The Maya International Cooperative Biodiversity Group (Maya ICBG) research project began in 1998 in the central highlands of Chiapas, Mexico, in a difficult and contentious legal, social and political climate. The researchers' good intentions were that the indigenous Maya people would both contribute to the project and benefit from it. However, gaps in the way local communities were included became a focus for international resistance to the project, which was abandoned in 2001.
No single actor should bear the total responsibility for what happened to the Maya ICBG, but none is devoid of it. Through a comparison with the San- Hoodia case we discuss how parties on all sides implicitly understood ‘collaboration’ and ‘benefit sharing’, which can easily become controversial due to conflicting assumptions about how and to what extent different groups of people should benefit from the potential royalties, and who should make these decisions.

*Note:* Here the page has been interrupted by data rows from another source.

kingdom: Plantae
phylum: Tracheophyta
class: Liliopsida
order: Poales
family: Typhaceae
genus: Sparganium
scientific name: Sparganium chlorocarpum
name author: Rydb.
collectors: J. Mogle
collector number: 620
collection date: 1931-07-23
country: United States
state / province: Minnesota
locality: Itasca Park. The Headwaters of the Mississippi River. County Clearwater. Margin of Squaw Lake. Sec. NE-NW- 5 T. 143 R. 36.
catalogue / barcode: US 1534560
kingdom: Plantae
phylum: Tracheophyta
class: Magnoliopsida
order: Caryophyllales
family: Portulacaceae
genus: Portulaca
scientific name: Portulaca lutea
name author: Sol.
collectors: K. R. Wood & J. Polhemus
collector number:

Like the San peoples, the Maya stood to receive a very small proportion of any profit that might come from the development of commercial products. These benefits, whether realized or not, are never ethically neutral, so the transparent, full and free prior informed consent of communities to accept the risk of going along this path is absolutely essential. Both cases played out in a domestic legal and policy vacuum. Questions about the legitimacy of processes and decisions emerge as fundamental.
The failure of the Maya ICBG was due largely to the lack of an appropriate prior informed consent process built on trust and adequate representation. The question of Maya identity and self-representation through forms that are ‘credible’ to outside bioprospectors is an ongoing issue. The pan-Mayan identity currently under construction in Chiapas faces similar challenges to those of the San people.